Me gustaría registrar los sonidos de esta tierra, hacer que se sienta el paso
de una lengua a otra, con sus diferencias, sus similitudes. Una banda de sonido
no sincrónica, o sólo en algunos momentos.
Un río de voces diversas que transportan las imágenes.
Diría
que tengo ganas de hacer una película allí, porque aquello me atrae. Me atrae
desde hace mucho y terriblemente, más desde que he estado.
Decía:
mientras siga siendo el momento.
¿El momento de qué, el momento por qué, antes de que la «invasión» occidental
sea demasiado flagrante?
Como si hubiera un antes y un después, antes y después de la era glaciar o
glacial. ¿El momento de la utopía realizada y el momento de la utopía
estropeada o de otra utopía?”
En esa
misma línea, la caravana de Akerman se trasladó a Estados Unidos, donde rodaron
Sur
(1999), una evocación de cómo el brutal asesinato de James Byrd Jr, en Jasper
(Texas) se refleja física y mentalmente en el desolado paisaje de los campos en
los cuales (supuestamente) ha desaparecido la esclavitud. Para entender el sur,
es necesario inventariar sus miserias, las físicas y las del alma, acojinadas
por una espiritualidad que supera cualquier imposible y le arranca el sonido de
la tristeza a cualquier guitarra de blues.
Por
supuesto, saltaron la cerca y se fueron a México para rodar Del
otro lado (2002), donde visualizamos una nota de amenaza en una valla
en tierra de rancheros: “Detenga la migración criminal. Nuestra propiedad y
nuestro ambiente está siendo destrozado por invasores”. Al igual que en los dos
documentales anteriormente mencionados, Akerman pasea su cámara y retrata
paisajes, esencias, gente, actitudes. De vez en cuando, se detiene a conversar
y refresca alguna historia de inmigrantes coloniales, o de inmigrantes
indocumentados como los miles que llegan hoy día a la frontera con Estados
Unidos. El filme ganó Mención Especial en el Festival de Derechos Humanos de
Nuremberg y figuró en el Top 10 de Cahiers
du Cinema.
Finalmente,
rescato del olvido Down There (2006), un trabajo en que Akerman viajó hasta Tel
Aviv. Con esa precisión que la hace única para los detalles, Akerman filma casi
todo desde un apartamento que no puede abandonar (como si fuera una palestina
emplazada) sus raíces judías, su familia, su identidad. Las cortinas
semitransparentes funcionan casi como mecanismo de tortura en este
apartamento-prisión: podemos ver el exterior, pero se nos tiene prohibido
disfrutarlo. Este filme ganó el Gran Premio del Jurado en Marsella. Las
ideologías radicales nos han aislado mucho más que la pandemia del covid y
contra ellas no hay vacunas.
Chantal
Akerman, una judía sobreviviente de Auschwitz, fue una cineasta extraordinaria.
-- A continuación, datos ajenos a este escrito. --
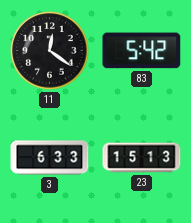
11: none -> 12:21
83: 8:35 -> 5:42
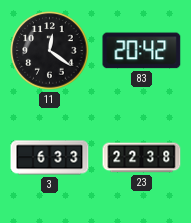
83: 5:42 -> 20:42
23: 15:13 -> 22:38
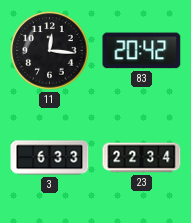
11: 12:21 -> 12:16
23: 22:38 -> 22:34
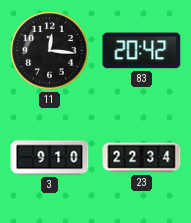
3: 6:33 -> 9:10
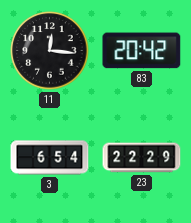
3: 9:10 -> 6:54
23: 22:34 -> 22:29
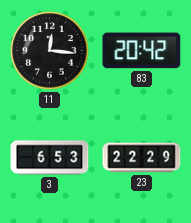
3: 6:54 -> 6:53
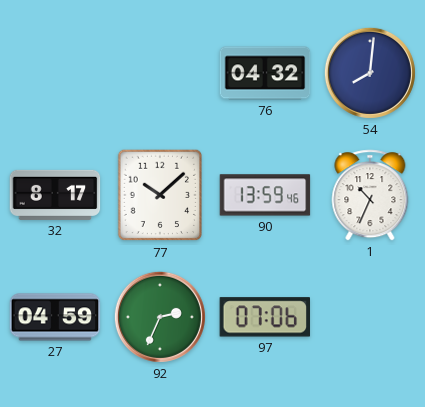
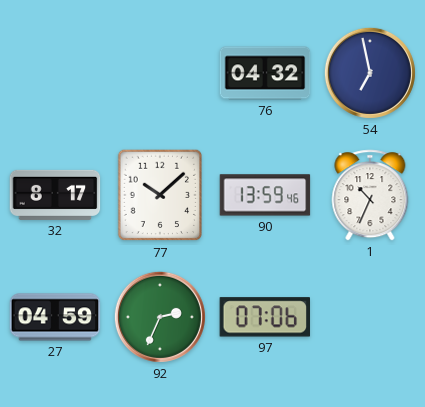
54: 8:01 -> 6:58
Un día de octubre de 2015, mariposa con alas propias, Akerman cruzó los espejos
en su vuelo, quizá a una Arcadia donde no nos separe el tiempo de las arenas,
ni el humo de los prejuicios.
(P.D.: En el contexto europeo, la
cinematografía belga no de las más significativas, pero ha dado grandes autores
como Jacques Feyder y el documentalista Henri Stork. Más recientemente, Chantal
Akerman y André Delvaux. Desde hace unos años, los hermanos Dardenne, Jaco van
Dormael y Joachim Lafose.)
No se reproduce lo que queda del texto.